> _WHAT YOU ARE ASKED TO DO_:
Which lines in the records below contain the word "style"? Copy each one out.
** DATA RECORDS follows **
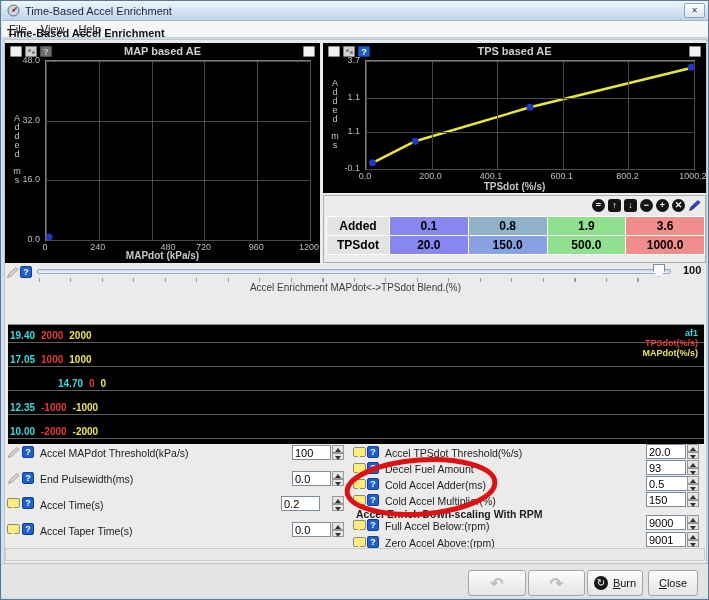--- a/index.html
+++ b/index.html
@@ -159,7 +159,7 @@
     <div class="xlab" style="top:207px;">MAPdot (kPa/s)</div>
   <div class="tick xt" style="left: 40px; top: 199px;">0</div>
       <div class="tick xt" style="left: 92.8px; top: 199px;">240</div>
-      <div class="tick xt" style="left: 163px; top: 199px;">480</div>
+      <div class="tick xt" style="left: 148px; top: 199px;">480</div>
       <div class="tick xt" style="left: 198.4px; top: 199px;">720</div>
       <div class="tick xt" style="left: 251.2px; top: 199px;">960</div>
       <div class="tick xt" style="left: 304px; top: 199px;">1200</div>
** End of DATA RECORDS **
> _REPLY TO THE EXERCISE_:
     <div class="xlab" style="top:207px;">MAPdot (kPa/s)</div>
   <div class="tick xt" style="left: 40px; top: 199px;">0</div>
       <div class="tick xt" style="left: 92.8px; top: 199px;">240</div>
-      <div class="tick xt" style="left: 163px; top: 199px;">480</div>
+      <div class="tick xt" style="left: 148px; top: 199px;">480</div>
       <div class="tick xt" style="left: 198.4px; top: 199px;">720</div>
       <div class="tick xt" style="left: 251.2px; top: 199px;">960</div>
       <div class="tick xt" style="left: 304px; top: 199px;">1200</div>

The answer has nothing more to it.